The fastest transcription framework for builders and tinkerers.

A minimal macOS runtime. Swift services, Bun CLI, TypeScript SDK. On-device, measurable, yours.

Get started with the docs
Operator view
$ vox perf --client raycast
p50=132ms p95=197ms 35x realtime
$ vox transcribe /tmp/sample.wav
done: 127ms (35x realtime)

Built for products with more than one caller.

Warm, local inference

Swift services host Parakeet locally so apps can warm the model ahead of speech instead of paying a cold-start tax on the first command.

Instrumentation first

Every transcription carries stage timings and dimensions for clientId, route, and modelId so operators can inspect real latency instead of guessing.

Multi-client runtime

One daemon serves menu bar apps, Raycast commands, browser extensions, editor integrations, and the CLI without each reinventing the runtime.

One protocol surface

Bun CLI for operator workflows, TypeScript SDK for embedded app integrations, both over local WebSocket JSON-RPC.

Measure what operators actually care about.

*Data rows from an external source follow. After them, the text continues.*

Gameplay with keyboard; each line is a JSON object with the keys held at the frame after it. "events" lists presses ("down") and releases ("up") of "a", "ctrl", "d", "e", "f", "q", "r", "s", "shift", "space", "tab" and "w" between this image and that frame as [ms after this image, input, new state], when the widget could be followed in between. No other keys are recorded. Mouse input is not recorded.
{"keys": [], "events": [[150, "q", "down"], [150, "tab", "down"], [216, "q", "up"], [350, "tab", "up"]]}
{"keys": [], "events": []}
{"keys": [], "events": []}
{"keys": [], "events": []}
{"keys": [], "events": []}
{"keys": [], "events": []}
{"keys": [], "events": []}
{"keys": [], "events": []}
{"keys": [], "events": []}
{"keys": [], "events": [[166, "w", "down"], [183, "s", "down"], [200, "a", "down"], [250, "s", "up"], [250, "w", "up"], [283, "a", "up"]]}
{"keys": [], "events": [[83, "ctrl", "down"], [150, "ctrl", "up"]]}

Stage timings for every transcription. Slice by client, route, and model.

performance.jsonl
{"clientId":"vox-cli","totalMs":127}
{"clientId":"raycast","inferenceMs":268}
{"clientId":"browser-ext","audioDurationMs":5110}

Start local, export when you need to.

Up and running in four commands.

Clone, install, build, verify. The doctor command confirms the daemon, model, and backend are healthy on your Mac.

$ git clone https://github.com/arach/vox.git
$ cd vox && bun install
resolved 148 packages
$ bun run build
sdk, cli, daemon built
$ vox doctor
daemon: running
backend: parakeet
ready